Beim Babyschwimmen waren zumindest hin und wieder mal Väter dabei. „Es war schon lustig, wenn die Mütter am Rand saßen und die Männer mit ins Wasser mussten. Die wussten häufig nicht so genau, mit ihren Kindern umzugehen“, schildert der blonde Westfale seine Erfahrungen.
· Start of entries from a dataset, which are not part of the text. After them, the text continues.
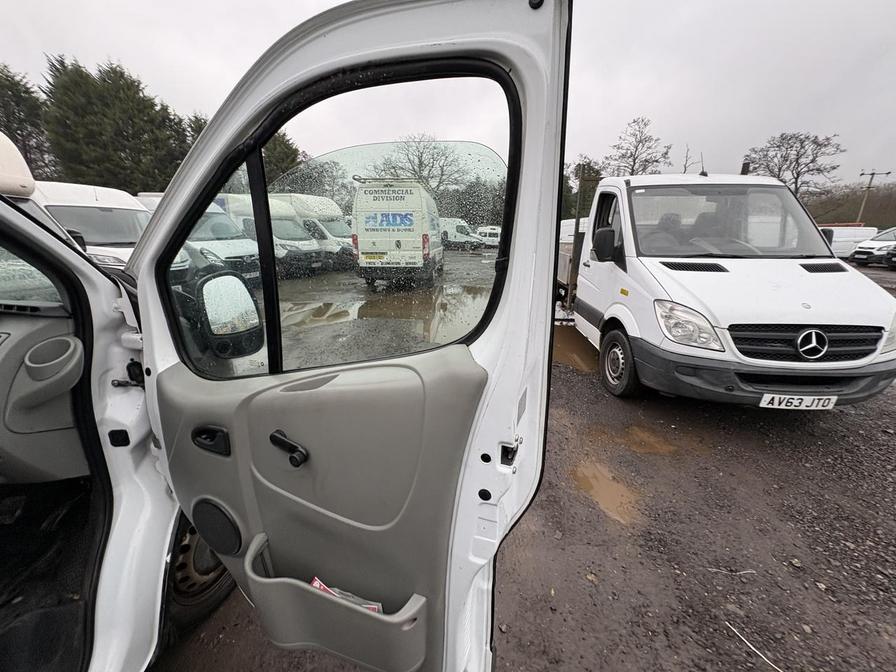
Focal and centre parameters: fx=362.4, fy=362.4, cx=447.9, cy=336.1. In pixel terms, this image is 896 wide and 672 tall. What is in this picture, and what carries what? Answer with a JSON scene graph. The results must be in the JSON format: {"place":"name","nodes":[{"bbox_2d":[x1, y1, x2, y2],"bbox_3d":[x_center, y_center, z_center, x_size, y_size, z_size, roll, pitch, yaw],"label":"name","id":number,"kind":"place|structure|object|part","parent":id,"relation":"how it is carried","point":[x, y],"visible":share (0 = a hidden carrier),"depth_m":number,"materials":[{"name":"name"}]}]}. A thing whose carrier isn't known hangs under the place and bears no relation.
{"place":"outdoors","nodes":[
{"label":"outdoors","id":0,"kind":"place"},
{"bbox_2d":[226,249,499,374],"label":"yard","id":1,"kind":"structure","parent":0,"point":[331,275],"materials":[{"name":"grey gravel"}]},
{"bbox_2d":[211,193,324,277],"bbox_3d":[-6.381,-3.205,11.588,5.227,2.456,1.757,9,18,26],"label":"white van","id":2,"kind":"object","parent":1,"relation":"on","point":[307,247],"visible":0.35,"depth_m":10.50,"materials":[{"name":"white metal"}]},
{"bbox_2d":[269,192,354,268],"bbox_3d":[-5.415,-3.988,13.905,5.299,2.671,1.881,8,18,25],"label":"white van","id":3,"kind":"object","parent":1,"relation":"on","point":[331,230],"visible":0.35,"depth_m":12.69,"materials":[{"name":"white metal"}]},
{"bbox_2d":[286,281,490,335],"label":"puddle","id":4,"kind":"object","parent":1,"relation":"on","point":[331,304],"visible":0.48,"materials":[{"name":"brown liquid"}]},
{"bbox_2d":[351,178,444,288],"bbox_3d":[-1.205,-3.017,10.839,2.012,2.548,5.268,3,17,9],"label":"white van","id":5,"kind":"object","parent":1,"relation":"on","point":[360,240],"visible":0.94,"depth_m":8.60,"materials":[{"name":"white metal"}]},
{"bbox_2d":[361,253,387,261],"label":"license plate","id":6,"kind":"object","parent":5,"relation":"attached to","point":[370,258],"visible":0.97,"depth_m":8.55,"materials":[{"name":"yellow plastic"}]},
{"bbox_2d":[440,219,482,249],"bbox_3d":[0.007,-8.031,28.523,5.533,2.189,1.838,9,18,27],"label":"white van","id":7,"kind":"object","parent":1,"relation":"on","point":[451,234],"visible":0.57,"depth_m":27.31,"materials":[{"name":"white metal"}]},
{"bbox_2d":[0,0,895,186],"label":"sky","id":8,"kind":"structure","parent":0,"point":[177,95],"materials":[{"name":"grey"}]},
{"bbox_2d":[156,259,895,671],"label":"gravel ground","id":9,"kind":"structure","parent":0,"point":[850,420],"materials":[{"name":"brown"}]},
{"bbox_2d":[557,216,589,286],"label":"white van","id":10,"kind":"object","parent":9,"relation":"on","point":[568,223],"visible":0.2,"depth_m":8.48,"materials":[{"name":"white"}]},
{"bbox_2d":[553,324,598,371],"label":"puddle","id":11,"kind":"object","parent":9,"relation":"on","point":[570,352],"visible":0.23,"materials":[{"name":"brown liquid"}]},
{"bbox_2d":[569,458,640,525],"label":"puddle","id":12,"kind":"object","parent":9,"relation":"on","point":[609,501],"visible":0.57,"materials":[{"name":"brown liquid"}]},
{"bbox_2d":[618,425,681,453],"label":"puddle","id":13,"kind":"object","parent":9,"relation":"on","point":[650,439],"visible":0.75,"materials":[{"name":"liquid"}]},
{"bbox_2d":[552,166,895,407],"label":"white truck","id":14,"kind":"object","parent":9,"relation":"on","point":[815,287],"visible":0.81,"depth_m":3.15,"materials":[{"name":"white metal"}]},
{"bbox_2d":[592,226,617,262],"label":"side mirror","id":15,"kind":"object","parent":14,"relation":"attached to","point":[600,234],"visible":0.96,"depth_m":3.87,"materials":[{"name":"black mirror"}]},
{"label":"wheel","id":16,"kind":"part","parent":14,"relation":"part of","materials":[{"name":"black rubber"}]},
{"label":"headlight","id":17,"kind":"part","parent":14,"relation":"part of","materials":[{"name":"clear plastic"}]},
{"label":"bumper","id":18,"kind":"part","parent":14,"relation":"part of","materials":[{"name":"plastic"}]},
{"bbox_2d":[758,393,837,409],"bbox_3d":[2.732,0.504,2.844,0.565,0.134,0.083,0,16,-1],"label":"license plate","id":19,"kind":"object","parent":14,"relation":"attached to","point":[804,401],"visible":0.95,"depth_m":2.82,"materials":[{"name":"white plastic"}]},
{"label":"grille","id":20,"kind":"part","parent":14,"relation":"part of","materials":[{"name":"black plastic"}]},
{"bbox_2d":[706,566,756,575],"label":"stick","id":21,"kind":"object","parent":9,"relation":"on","point":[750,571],"visible":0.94,"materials":[{"name":"grey wood"}]},
{"bbox_2d":[726,620,781,671],"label":"stick","id":22,"kind":"object","parent":9,"relation":"on","point":[752,646],"visible":0.97,"depth_m":1.49,"materials":[{"name":"white plastic"}]},
{"bbox_2d":[826,226,877,258],"bbox_3d":[18.045,-4.427,17.288,4.766,1.747,1.755,-1,16,-5],"label":"white van","id":23,"kind":"object","parent":9,"relation":"on","point":[850,238],"visible":0.44,"depth_m":16.50,"materials":[{"name":"white metal"}]},
{"bbox_2d":[848,227,895,265],"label":"white car","id":24,"kind":"object","parent":9,"relation":"on","point":[867,249],"visible":0.89,"depth_m":14.86,"materials":[{"name":"white metal"}]},
{"bbox_2d":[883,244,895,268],"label":"parked car","id":25,"kind":"object","parent":9,"relation":"on","point":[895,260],"visible":0.99,"depth_m":13.98,"materials":[{"name":"black metal"}]},
{"label":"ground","id":26,"kind":"structure","parent":0},
{"bbox_2d":[0,63,51,175],"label":"tree","id":27,"kind":"object","parent":26,"relation":"on","point":[2,96],"visible":0.58,"depth_m":20.44,"materials":[{"name":"plant"}]},
{"bbox_2d":[32,181,155,266],"bbox_3d":[-6.269,-1.542,6.289,4.690,2.127,1.863,3,17,9],"label":"white van","id":28,"kind":"object","parent":26,"relation":"on","point":[110,213],"visible":0.32,"depth_m":5.77,"materials":[{"name":"white metal"}]},
{"bbox_2d":[40,55,187,192],"bbox_3d":[-18.707,-9.759,21.009,6.862,10.756,6.851,3,17,9],"label":"evergreen tree","id":29,"kind":"object","parent":26,"relation":"on","point":[101,115],"visible":0.65,"depth_m":19.09,"materials":[{"name":"plant"}]},
{"bbox_2d":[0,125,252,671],"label":"white van","id":30,"kind":"object","parent":26,"relation":"on","point":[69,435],"visible":0.6,"depth_m":1.31,"materials":[{"name":"white metal"}]},
{"bbox_2d":[0,131,37,197],"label":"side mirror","id":31,"kind":"object","parent":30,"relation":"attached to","point":[19,160],"visible":0.98,"depth_m":1.76,"materials":[{"name":"white"}]},
{"bbox_2d":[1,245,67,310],"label":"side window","id":32,"kind":"structure","parent":30,"relation":"in","point":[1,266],"depth_m":1.23,"materials":[{"name":"clear glass"}]},
{"bbox_2d":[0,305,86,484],"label":"dashboard","id":33,"kind":"object","parent":30,"relation":"in","point":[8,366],"visible":0.76,"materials":[{"name":"grey plastic"}]},
{"bbox_2d":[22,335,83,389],"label":"cup holder","id":34,"kind":"object","parent":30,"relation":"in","point":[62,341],"visible":0.93,"depth_m":1.14,"materials":[{"name":"grey plastic"}]},
{"bbox_2d":[162,517,237,636],"bbox_3d":[-1.063,0.870,1.563,0.291,0.592,0.584,3,17,9],"label":"wheel","id":35,"kind":"object","parent":30,"relation":"attached to","point":[221,571],"visible":0.26,"depth_m":1.44,"materials":[{"name":"black rubber"}]},
{"bbox_2d":[110,0,570,671],"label":"van door","id":36,"kind":"structure","parent":30,"relation":"attached to","point":[230,134],"depth_m":0.84,"materials":[{"name":"white metal"}]},
{"bbox_2d":[191,425,230,454],"bbox_3d":[-0.632,0.271,0.971,0.132,0.084,0.064,3,17,9],"label":"door handle","id":37,"kind":"object","parent":36,"relation":"attached to","point":[206,432],"visible":0.95,"depth_m":0.96,"materials":[{"name":"black plastic"}]},
{"bbox_2d":[190,497,242,556],"bbox_3d":[-0.727,0.601,1.134,0.217,0.183,0.052,3,17,9],"label":"speaker","id":38,"kind":"object","parent":36,"relation":"in","point":[217,543],"visible":0.93,"depth_m":1.12},
{"bbox_2d":[193,269,263,357],"bbox_3d":[-0.751,-0.085,1.238,0.214,0.287,0.192,8,18,23],"label":"side mirror","id":39,"kind":"object","parent":36,"relation":"attached to","point":[230,300],"visible":0.9,"depth_m":1.18,"materials":[{"name":"black mirror"}]},
{"bbox_2d":[269,429,307,466],"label":"window crank","id":40,"kind":"object","parent":36,"relation":"attached to","point":[273,441],"visible":0.96,"depth_m":0.89,"materials":[{"name":"black plastic"}]},
{"bbox_2d":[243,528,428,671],"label":"door pocket","id":41,"kind":"object","parent":36,"relation":"attached to","point":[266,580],"visible":0.85,"depth_m":0.88,"materials":[{"name":"grey plastic"}]},
{"bbox_2d":[161,62,517,376],"bbox_3d":[-0.285,-0.261,0.935,0.886,0.733,0.151,3,17,9],"label":"door window","id":42,"kind":"structure","parent":36,"relation":"in","point":[277,309],"depth_m":0.88,"materials":[{"name":"glass"}]},
{"bbox_2d":[308,577,382,612],"bbox_3d":[-0.257,0.631,0.876,0.219,0.051,0.123,9,19,28],"label":"leaflet","id":43,"kind":"object","parent":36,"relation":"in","point":[316,584],"visible":0.08,"depth_m":0.87,"materials":[{"name":"paper"}]},
{"bbox_2d":[183,113,208,151],"bbox_3d":[-14.250,-10.196,21.967,3.193,6.267,3.606,3,17,9],"label":"tree","id":44,"kind":"object","parent":26,"relation":"on","point":[201,125],"visible":0.14,"depth_m":20.68,"materials":[{"name":"plant"}]},
{"bbox_2d":[179,196,260,280],"bbox_3d":[-6.836,-2.419,9.305,5.397,2.232,1.741,9,18,26],"label":"white van","id":45,"kind":"object","parent":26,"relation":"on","point":[236,236],"visible":0.28,"depth_m":8.31,"materials":[{"name":"white metal"}]},
{"bbox_2d":[261,130,301,186],"bbox_3d":[-11.373,-10.092,23.471,4.831,7.121,4.876,3,17,9],"label":"tree","id":46,"kind":"object","parent":26,"relation":"on","point":[279,147],"visible":0.31,"depth_m":22.40,"materials":[{"name":"green plant"}]},
{"bbox_2d":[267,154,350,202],"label":"bare tree","id":47,"kind":"object","parent":26,"relation":"on","point":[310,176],"visible":0.54,"depth_m":22.19,"materials":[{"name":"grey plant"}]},
{"bbox_2d":[372,134,472,197],"bbox_3d":[-2.555,-14.298,36.027,9.555,10.763,9.977,-14,21,-40],"label":"bare tree","id":48,"kind":"object","parent":26,"relation":"on","point":[422,153],"visible":0.7,"depth_m":34.06,"materials":[{"name":"plant"}]},
{"bbox_2d":[475,225,501,246],"bbox_3d":[3.538,-8.334,30.418,4.582,1.799,1.905,10,19,29],"label":"white van","id":49,"kind":"object","parent":26,"relation":"on","point":[490,230],"visible":0.58,"depth_m":29.38,"materials":[{"name":"white metal"}]},
{"bbox_2d":[562,157,602,219],"bbox_3d":[7.278,-7.385,21.053,3.990,5.767,4.037,-15,23,-43],"label":"tree","id":50,"kind":"object","parent":26,"relation":"on","point":[592,168],"visible":0.34,"depth_m":19.75,"materials":[{"name":"green plant"}]},
{"bbox_2d":[605,116,672,175],"bbox_3d":[15.302,-12.105,30.308,5.676,11.067,5.718,-15,22,-42],"label":"bare tree","id":51,"kind":"object","parent":26,"relation":"on","point":[635,151],"visible":0.72,"depth_m":28.94,"materials":[{"name":"plant"}]},
{"bbox_2d":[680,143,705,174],"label":"bare tree","id":52,"kind":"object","parent":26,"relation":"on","point":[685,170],"visible":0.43,"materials":[{"name":"plant"}]},
{"bbox_2d":[744,132,845,198],"bbox_3d":[28.692,-11.731,31.471,6.899,10.767,7.300,-14,22,-41],"label":"bare tree","id":53,"kind":"object","parent":26,"relation":"on","point":[798,164],"visible":0.78,"depth_m":29.73,"materials":[{"name":"brown plant"}]},
{"bbox_2d":[807,180,895,228],"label":"hedge","id":54,"kind":"object","parent":26,"relation":"on","point":[869,219],"visible":0.45,"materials":[{"name":"plant"}]},
{"bbox_2d":[857,169,886,226],"bbox_3d":[35.267,-10.273,30.825,1.496,7.534,0.467,3,17,9],"label":"utility pole","id":55,"kind":"object","parent":26,"relation":"on","point":[872,174],"visible":0.6,"depth_m":30.37,"materials":[{"name":"brown wood"}]}
]}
Der passionierte Landwirt hat vereinzelt aber auch erlebt, dass es nicht immer einfach ist und das Umdenken in der Gesellschaft noch nicht abgeschlossen ist. So waren die Sammelumkleiden, auch die der Herren, während des Babyschwimmens für die Frauen reserviert. Lennart Hartmann zog sich in der Einzelkabine um, doch hier gab es leider keine Wickeltische. „Ben habe ich dann einfach am Beckenrand umgezogen. Was sollte ich auch anderes machen?“, fragt er achselzuckend.
Rückhalt anstatt Kritik
Ebenso pragmatisch löste der Tierhalter die Frage nach der kindgerechten Ernährung. „Ich habe das mal kalkuliert und festgestellt, dass sich das Kochen von so kleinen Portionen nicht rechnet“, erklärt er. Ben hat Essen aus dem Gläschen bekommen. Schräge Blicke von Müttern habe er dafür nicht erhalten. „Und das, obwohl die meisten Eltern heute selbst kochen. Das gehört in der Gesellschaft doch quasi zum guten Ton“, ergänzt seine Frau Corinna, die nach Feierabend die Kinderbetreuung übernimmt. „Morgens schleiche ich mich meist raus, wenn die beiden noch schlafen“, erzählt die 33-Jährige. „Abends freue ich mich dann auf die Zeit mit meinen Männern“, gibt sie unumwunden zu. Für die gebürtige Warendorferin war immer klar, dass sie nach der Geburt ihres Sohnes wieder Vollzeit arbeiten gehen würde. „Mein Job macht mir Spaß“, sagt Corinna Hartmann. Unverständnis für die Entscheidung haben Lennart und Corinna weder im Freundeskreis noch von Arbeitskollegen erfahren. „Da hat sich in den letzten Jahren doch einiges in den Köpfen gewandelt“, sind sie sich sicher. Und doch wissen sie, dass ihr Weg, die Care-Arbeit aufzuteilen, noch nicht alltäglich ist.